In perfetto e usuale aplomb scientifico il giurista Sabino Cassese sul Corriere della Sera, dove l’argomento era stato già trattato dal direttore Luciano Fontana scrivendone il giorno prima ad un lettore, ha tradotto in “belligeranza” la campagna elettorale continua che si svolge in Italia. E che trasforma ogni polemica, ogni contrasto, ogni discussione, ogni sospiro in una specie di corpo a corpo, di partita decisiva per stendere al tappeto l’avversario. E gridare “vittoria”, per fortuna non ancora scrivendola sui muri come Mussolini nel secolo scorso.
Se questo è il livello di quello che una volta chiamavamo ottimisticamente dibattito o confronto politico, in Parlamento e nei mezzi di informazione scritta, parlata ed elettronica, abbiamo poco da stupirci e da protestare, se nel nostro piccolo vi contribuiamo, quando vediamo le piazze e le strade invase dalla guerriglia urbana come l’altro ieri.
Urbana solo per locazione, diciamo così, perché di urbano non hanno niente quelle manifestazioni da tutti condannate per la loro violenza in modo, una volta tanto, bipartisan. Per eterogenesi dei fini esse sotterrano anche le cause che pensano di sostenere. A cominciare naturalmente da quella palestinese, già tradita, anzi supertradita dai terroristi palestinesi che hanno compromesso Gaza e dintorni prima ancora del governo israeliano processato ormai in tutto il mondo per la reazione al pogrom del 7 ottobre di due anni fa. Processato e condannato con rito sommario per genocidio, addirittura, uguale e contrario a quello nazista del secolo scorso.
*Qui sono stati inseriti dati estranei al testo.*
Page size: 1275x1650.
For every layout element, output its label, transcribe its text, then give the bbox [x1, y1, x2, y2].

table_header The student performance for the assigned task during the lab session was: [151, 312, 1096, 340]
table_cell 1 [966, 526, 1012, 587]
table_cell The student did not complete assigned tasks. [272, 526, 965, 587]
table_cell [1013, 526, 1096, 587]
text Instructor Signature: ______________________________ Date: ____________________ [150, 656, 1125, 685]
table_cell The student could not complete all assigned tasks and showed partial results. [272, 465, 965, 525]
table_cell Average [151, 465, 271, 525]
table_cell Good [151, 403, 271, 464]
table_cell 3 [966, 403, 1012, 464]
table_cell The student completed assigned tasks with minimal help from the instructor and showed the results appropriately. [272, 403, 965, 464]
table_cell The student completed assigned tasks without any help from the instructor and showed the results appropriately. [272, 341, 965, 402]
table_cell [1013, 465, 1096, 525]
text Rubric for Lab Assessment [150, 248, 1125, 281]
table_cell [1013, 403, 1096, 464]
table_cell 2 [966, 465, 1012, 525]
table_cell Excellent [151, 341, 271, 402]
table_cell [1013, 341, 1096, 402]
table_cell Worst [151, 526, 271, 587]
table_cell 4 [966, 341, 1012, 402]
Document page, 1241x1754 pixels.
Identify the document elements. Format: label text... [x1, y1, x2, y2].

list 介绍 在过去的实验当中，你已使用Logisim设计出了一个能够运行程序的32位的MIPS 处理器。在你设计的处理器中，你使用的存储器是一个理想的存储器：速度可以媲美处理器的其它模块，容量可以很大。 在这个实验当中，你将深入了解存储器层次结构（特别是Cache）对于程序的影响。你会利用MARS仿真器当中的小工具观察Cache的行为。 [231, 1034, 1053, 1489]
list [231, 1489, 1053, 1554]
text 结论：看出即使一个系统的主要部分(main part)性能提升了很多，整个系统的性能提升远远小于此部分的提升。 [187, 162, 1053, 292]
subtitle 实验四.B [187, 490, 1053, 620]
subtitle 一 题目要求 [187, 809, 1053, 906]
Solo a leggerne, figuriamoci a scriverne, dovrebbe girarci la testa. Come nel mondo al contrario del generale, eurodeputato e ora anche vice segretario della Lega Roberto Vannacci, appena bagnatosi nelle acque metaforiche di Pontida. Spero inconsapevole del contributo che egli fornisce al sottosopra. Inconsapevole, ripeto, perché sennò dovrei andare ben oltre il rischio avvertito da leghisti altolocati come il presidente della Lombardia Attilio Fontana, della “vannicizzazione” di quello che pur rimane, con tutti i sottosopra precedenti, di carattere giudiziario e politico, il partito più antico di questa nostra cosiddetta seconda Repubblica. Al cui esordio fummo in tanti, forse in troppi, a salutare come salvifico il bipolarismo, vedendovi una semplificazione degli schieramenti e, più in generale, della politica.
Ne è nato invece, per tornare a Cassese, uno stato di “belligeranza” che “alimenta il rifiuto”, visto che “solo poco più del 63 per cento degli aventi diritto al voto si reca alle urne, con la conseguenza che i nostri governi rappresentano solo un quarto del Paese reale”. E “negli ultimi vent’anni -ha proseguito il professore, ex ministro e giudice emerito della Corte Costituzionale- il numero degli uomini che si informano e discutono di politica è diminuito di quasi il 13 per cento e si attesta a poco più della metà”, scendendo a un terzo per i giovani tra 18 e 24 anni. Ma temo che i dati di Cassese non siano aggiornati al peggioramento intervenuto dopo la loro raccolta e sistemazione in archivio.